L'art de l'entremetteuseQuand je pense à toi, je vois une espèce de moineau punk : à la fois fragile et pleine de ressources, piaillante de vie et si vulnérable. Comme tous les mal-adaptés, les pétroleuses, les anars atrabilaires, les qui refusent de parvenir, les qui haïssent la réussite normée et les paillettes, tu traînais avec toi ton lot de fragilités et d'addictions. Et t'étais parfois relou ma vieille, bordel. Mais ça ne t'avait pas empêché de mettre tes armes de « super entremetteuse » au service de toutes les belles causes croisées. Ce que résume l'ami Jean-Luc (Porquet) dans le dernier Canard Enchaîné : « Tout ce qu'elle a fait ! Bataillé pour la coopérative de diffusion Co-errances, Télé-Bocal, le Salon du livre libertaire, les radios Aligre et FPP, Article11, le mensuel CQFD, et le Théâtre 11 d'Avignon, les éditions de L'Échappée et la librairie Quilombo. Joué l'attachée de presse pour La Commune, chef- d'œuvre-fleuve du grand cinéaste Peter Watkins, à qui la liait une belle complicité, mais aussi pour des films de Pierre Carles, Gillet Perret, René Vautier et tant d'autres. »

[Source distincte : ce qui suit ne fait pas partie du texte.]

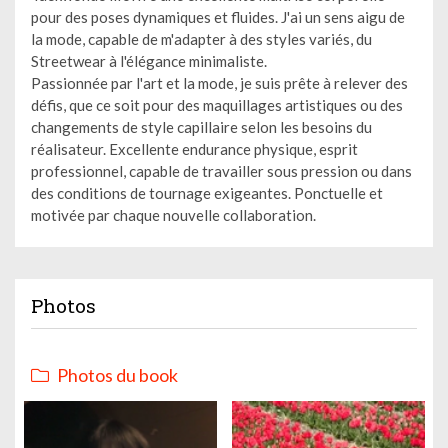
pour des poses dynamiques et fluides. J'ai un sens aigu de
la mode, capable de m'adapter à des styles variés, du
Streetwear à l'élégance minimaliste.
Passionnée par l'art et la mode, je suis prête à relever des
défis, que ce soit pour des maquillages artistiques ou des
changements de style capillaire selon les besoins du
réalisateur. Excellente endurance physique, esprit
professionnel, capable de travailler sous pression ou dans
des conditions de tournage exigeantes. Ponctuelle et
motivée par chaque nouvelle collaboration.
Photos
Photos du book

Sur ta route, on va pas se mentir, il y a eu pas mal de têtes à queue et de dérapages fort peu contrôlés. Parfois ça crissait, ça s'engueulait, voire ça mettait en péril de vieilles amitiés. N'empêche qu'il te restait toujours ce feu sacré, celui consistant à porter aux nues ce qui te semblait valoir le coup dans une époque où les envolées gauchistes n'avaient plus du tout le vent en poupe. C'était la raison même de ton boulot, attachée de presse des mal-aimés de l'époque, déterminée à fiche des coups de pompe au derrière de l'inertie. Et il fallait voir ta fierté quand tu parvenais à faire exister ailleurs l'un de tes médias ou films chéris – Article11 interviewé à France Culture pendant une heure, ça t'avait nourri un bon moment, et tant pis si on s'était crashés en direct parce que transis de stress…
En tout cas, s'il fallait écrire une contre-histoire des dernières décennies, slalomant entre l'Angleterre chérie de ton adolescence et la France rance de ta fin de règne, je te choisirais comme l'un des personnages principaux. Quitte à s'arranger un peu avec la trop souvent décevante réalité. Qui a fait tomber la Dame de Fer Thatcher de son trône immonde ? Sam ! Qui était au four et au moulin lors des derniers grands mouvements sociaux, de Nuit debout aux Gilets jaunes en passant par le mouvement contre la réforme macroniste des retraites ? Sam encore ! Qui ouvrira le bal lors de la prochaine Sociale, la bonne celle-là, qui verra la Commune refleurir sur un parterre de riffs punks ou calypso ? Sam toujours !
En attendant ce retour en grâce, repose en paix, Sam, mais n'oublie pas de glisser dans le paradis où tu sévis un peu de ce bordel que tu chérissais tant.
Par Émilien Bernard***
1 Site internet puis publication en kiosque, dont le dernier numéro a été publié début 2015.